Question

Molybdenum has an atomic mass $96gmo{l^{ - 1}}$ with density $10.3gc{m^{ - 1}}$. The edge length of the unit cell is $314pm$. Determine its lattice structure.

Answer 1

Hint: We already know that As we know that each unit cell is adjacent to another and most of the atoms are shared by neighbouring unit cells due to which only some portion of each atom belongs to a particular unit cell and by knowing the dimensions of a unit cell, we can calculate the volume, density, structure of lattice and other parameters.
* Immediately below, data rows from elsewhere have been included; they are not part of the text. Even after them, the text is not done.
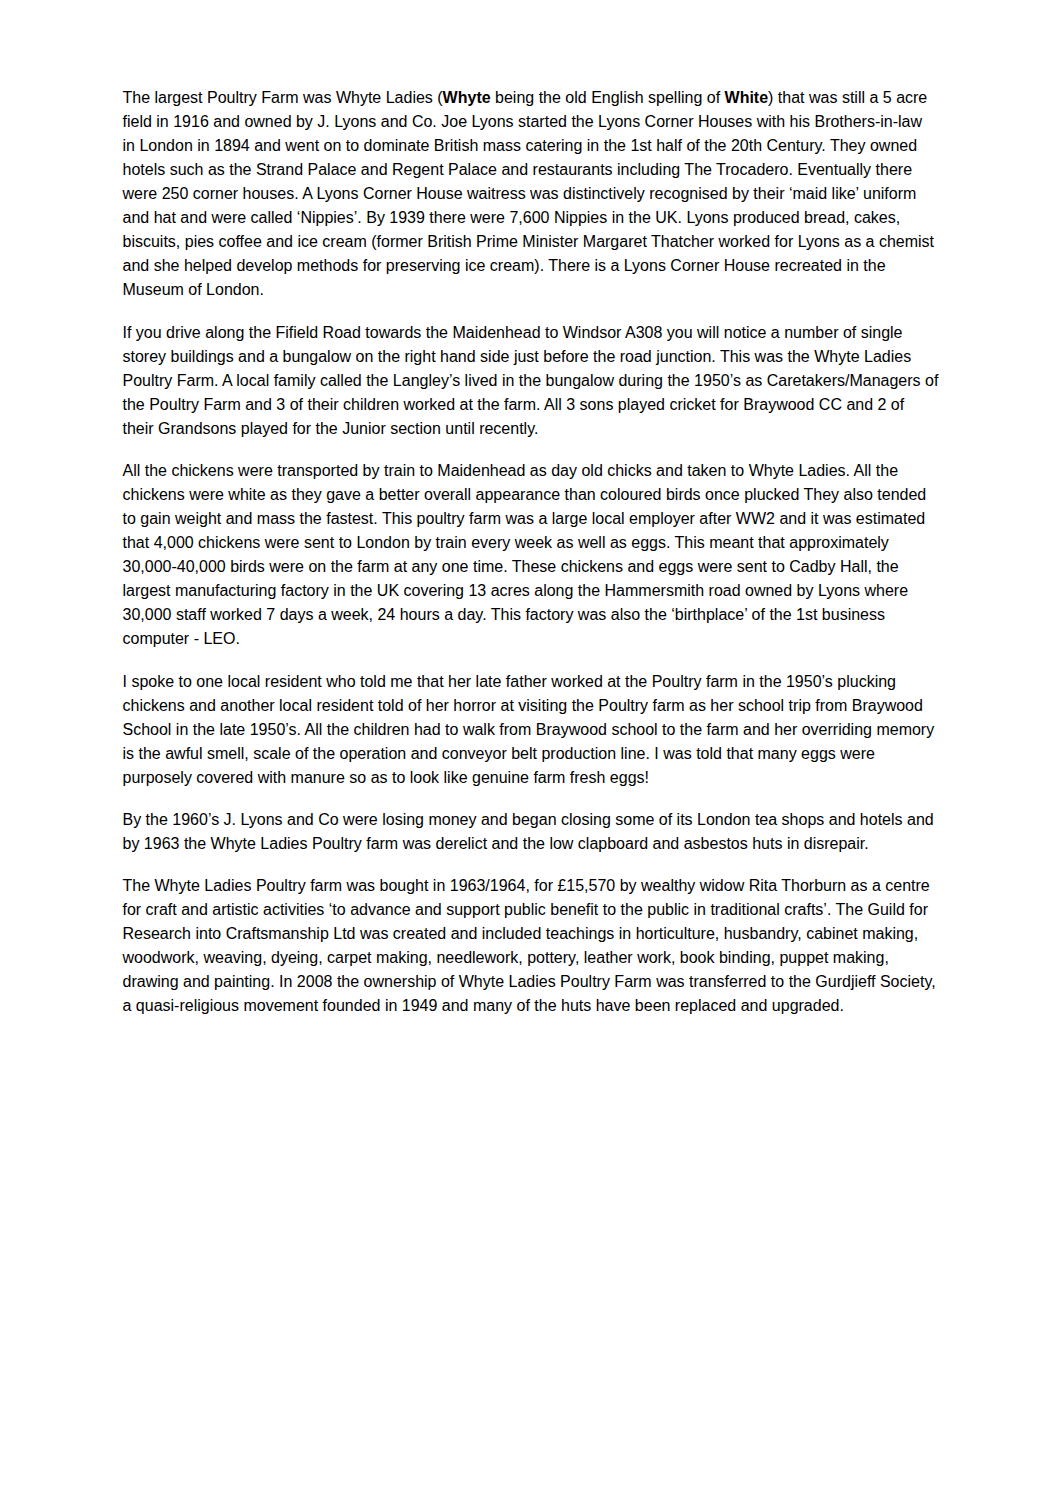The largest Poultry Farm was Whyte Ladies (Whyte being the old English spelling of White) that was still a 5 acre field in 1916 and owned by J. Lyons and Co. Joe Lyons started the Lyons Corner Houses with his Brothers-in-law in London in 1894 and went on to dominate British mass catering in the 1st half of the 20th Century. They owned hotels such as the Strand Palace and Regent Palace and restaurants including The Trocadero. Eventually there were 250 corner houses. A Lyons Corner House waitress was distinctively recognised by their ‘maid like’ uniform and hat and were called ‘Nippies’. By 1939 there were 7,600 Nippies in the UK. Lyons produced bread, cakes, biscuits, pies coffee and ice cream (former British Prime Minister Margaret Thatcher worked for Lyons as a chemist and she helped develop methods for preserving ice cream). There is a Lyons Corner House recreated in the Museum of London.
If you drive along the Fifield Road towards the Maidenhead to Windsor A308 you will notice a number of single storey buildings and a bungalow on the right hand side just before the road junction. This was the Whyte Ladies Poultry Farm. A local family called the Langley’s lived in the bungalow during the 1950’s as Caretakers/Managers of the Poultry Farm and 3 of their children worked at the farm. All 3 sons played cricket for Braywood CC and 2 of their Grandsons played for the Junior section until recently.
All the chickens were transported by train to Maidenhead as day old chicks and taken to Whyte Ladies. All the chickens were white as they gave a better overall appearance than coloured birds once plucked They also tended to gain weight and mass the fastest. This poultry farm was a large local employer after WW2 and it was estimated that 4,000 chickens were sent to London by train every week as well as eggs. This meant that approximately 30,000-40,000 birds were on the farm at any one time. These chickens and eggs were sent to Cadby Hall, the largest manufacturing factory in the UK covering 13 acres along the Hammersmith road owned by Lyons where 30,000 staff worked 7 days a week, 24 hours a day. This factory was also the ‘birthplace’ of the 1st business computer - LEO.
I spoke to one local resident who told me that her late father worked at the Poultry farm in the 1950’s plucking chickens and another local resident told of her horror at visiting the Poultry farm as her school trip from Braywood School in the late 1950’s. All the children had to walk from Braywood school to the farm and her overriding memory is the awful smell, scale of the operation and conveyor belt production line. I was told that many eggs were purposely covered with manure so as to look like genuine farm fresh eggs!
By the 1960’s J. Lyons and Co were losing money and began closing some of its London tea shops and hotels and by 1963 the Whyte Ladies Poultry farm was derelict and the low clapboard and asbestos huts in disrepair.
The Whyte Ladies Poultry farm was bought in 1963/1964, for £15,570 by wealthy widow Rita Thorburn as a centre for craft and artistic activities ‘to advance and support public benefit to the public in traditional crafts’. The Guild for Research into Craftsmanship Ltd was created and included teachings in horticulture, husbandry, cabinet making, woodwork, weaving, dyeing, carpet making, needlework, pottery, leather work, book binding, puppet making, drawing and painting. In 2008 the ownership of Whyte Ladies Poultry Farm was transferred to the Gurdjieff Society, a quasi-religious movement founded in 1949 and many of the huts have been replaced and upgraded.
Complete Step by step answer: As we know that each unit cell is adjacent to another and most of the atoms are shared by neighbouring unit cells due to which only some portion of each atom belongs to a particular unit cell.
So, by knowing the dimensions of a unit cell, we can calculate the volume of the unit cell, the mass and number of atoms in the unit cell and the density of a unit cell as well.
Let the edge length of a cubic crystal of an element or compound be $a\;cm$.
And we are given with edge length as $314pm$or in terms of centimetre we can write it as $3.14 \times {10^{ - 10}}cm$.
Density of the unit cell which is $10.3gc{m^{ - 1}}$.
Atomic mass of a unit cell of Molybdenum is given as $96gmo{l^{ - 1}}$.
And we know that Avogadro’s number is equal to $6.022 \times {10^{23}}$
Now using the formula for calculation of unit cell dimension:
$d = \dfrac{{Z \times M}}{{{N_A} \times {a^3}}}$, where ‘d’ is the density of unit cell, ‘Z’ is the number of atoms in one unit cell, ‘M’ is the atomic mass and ‘a’ is the edge length of unit cell.
After putting all the given values in the formula we get:
$Z = \dfrac{{d \times {N_A} \times {a^3}}}{M}$
$\Rightarrow Z = \dfrac{{10.3 \times {{(3.14)}^3} \times {{10}^{ - 30}} \times 6.022 \times {{10}^{23}}}}{{96}}$
$\Rightarrow Z = 2$.
We know that a body centred cubic structure of a unit cell possess $8$ lattice point at $8$ corners and each one of these is shared by $8$ cells and another lattice point is completely inside the unit cell or present at the centre of the body thus the number of points or atoms per unit cell of bcc is $8 \times \dfrac{1}{8} + 1 = 2$ therefore the value of $Z = 2$. And we are also aware that for body centred cubic unit cells the number of atoms per unit cell is $2$.

Therefore, the structure of crystal lattice is BCC.

Note: Similarly, the structure of crystal lattice of face centred cubic unit cell can be calculated which contains $8$ points at corners and $6$lattice points at face centres of each unit cell. Thus the total number of atoms per unit cell in fcc comes out to be $4$. So, remember for bcc $Z = 2$ and for fcc $Z = 4$.